DIRECTIONS FOR THIS TASK — Turn the paragraph beginning "Premiered on April 3, 2016" in the text about the comedy series Funny Ka, Pare Ko into a short list of its main facts.

EXTRACT —
Funny Ka, Pare Ko (lit. You are Funny, My Friend) is a Philippine comedy television series with a mixed sitcom and stand-up format aired on Cine Mo!, an exclusive channel of ABS-CBN TV Plus. It is the first local television program to be produced and aired on a digital TV-exclusive channel in the Philippines.

Premiered on April 3, 2016, the show is top billed by seasoned comedy actors Bayani Agbayani, Karla Estrada and Jayson Gainza, and It's Showtime's segment "Funny One" grand champion Ryan Rems and finalists Nonong Ballinan, No Direction and Crazy Duo. The show will be directed by Jon Red.

On its second season which it premiered July 3, 2016, Tommy Esguerra and Miho Nishida joined the sitcom. The second season ended last September 25, 2016.

After two seasons, the sitcom had its hiatus while the third season is worked out. The sitcom aired the best episodes of the first and second seasons respectively. The third season is expected to air starting January 8, 2017.

SUPPLIED DATA —
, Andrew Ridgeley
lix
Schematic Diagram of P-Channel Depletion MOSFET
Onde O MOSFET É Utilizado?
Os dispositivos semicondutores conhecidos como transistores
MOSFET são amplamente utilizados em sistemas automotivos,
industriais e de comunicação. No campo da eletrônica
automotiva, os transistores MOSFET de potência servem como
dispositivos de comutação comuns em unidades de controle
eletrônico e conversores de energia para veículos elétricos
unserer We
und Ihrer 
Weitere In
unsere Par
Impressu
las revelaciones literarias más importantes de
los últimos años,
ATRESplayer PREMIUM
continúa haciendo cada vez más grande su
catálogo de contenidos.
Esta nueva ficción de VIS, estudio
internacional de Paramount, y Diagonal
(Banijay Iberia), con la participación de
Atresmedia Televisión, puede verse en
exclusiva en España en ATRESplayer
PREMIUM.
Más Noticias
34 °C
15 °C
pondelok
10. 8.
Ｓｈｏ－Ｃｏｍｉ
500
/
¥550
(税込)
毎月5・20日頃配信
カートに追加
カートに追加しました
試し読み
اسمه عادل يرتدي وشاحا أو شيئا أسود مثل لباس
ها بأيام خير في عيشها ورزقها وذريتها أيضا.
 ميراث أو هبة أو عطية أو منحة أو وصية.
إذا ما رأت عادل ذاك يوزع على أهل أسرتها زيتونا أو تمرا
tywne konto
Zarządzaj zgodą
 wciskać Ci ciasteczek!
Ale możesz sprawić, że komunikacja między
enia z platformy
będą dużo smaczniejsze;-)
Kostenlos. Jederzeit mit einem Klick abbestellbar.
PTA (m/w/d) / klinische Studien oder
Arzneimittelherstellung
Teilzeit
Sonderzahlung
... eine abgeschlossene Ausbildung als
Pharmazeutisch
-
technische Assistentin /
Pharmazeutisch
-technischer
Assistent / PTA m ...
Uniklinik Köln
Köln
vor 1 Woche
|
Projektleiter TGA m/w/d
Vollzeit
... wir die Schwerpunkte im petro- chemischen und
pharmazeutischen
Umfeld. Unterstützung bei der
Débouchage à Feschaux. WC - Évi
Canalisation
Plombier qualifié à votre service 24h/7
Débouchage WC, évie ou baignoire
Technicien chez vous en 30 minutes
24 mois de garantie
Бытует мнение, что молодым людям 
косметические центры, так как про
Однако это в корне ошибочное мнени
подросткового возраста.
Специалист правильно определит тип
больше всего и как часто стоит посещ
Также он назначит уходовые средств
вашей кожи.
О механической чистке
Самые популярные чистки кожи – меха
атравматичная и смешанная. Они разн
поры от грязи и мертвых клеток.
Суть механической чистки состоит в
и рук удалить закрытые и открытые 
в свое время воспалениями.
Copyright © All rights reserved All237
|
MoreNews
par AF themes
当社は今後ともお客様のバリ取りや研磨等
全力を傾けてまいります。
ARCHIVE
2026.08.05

WRITTEN SOLUTION —
- Premiere: April 3, 2016
- Top-billed comedy actors: Bayani Agbayani, Karla Estrada and Jayson Gainza
- Also top-billed: Ryan Rems, grand champion of It's Showtime's "Funny One" segment, and finalists Nonong Ballinan, No Direction and Crazy Duo
- Director: Jon Red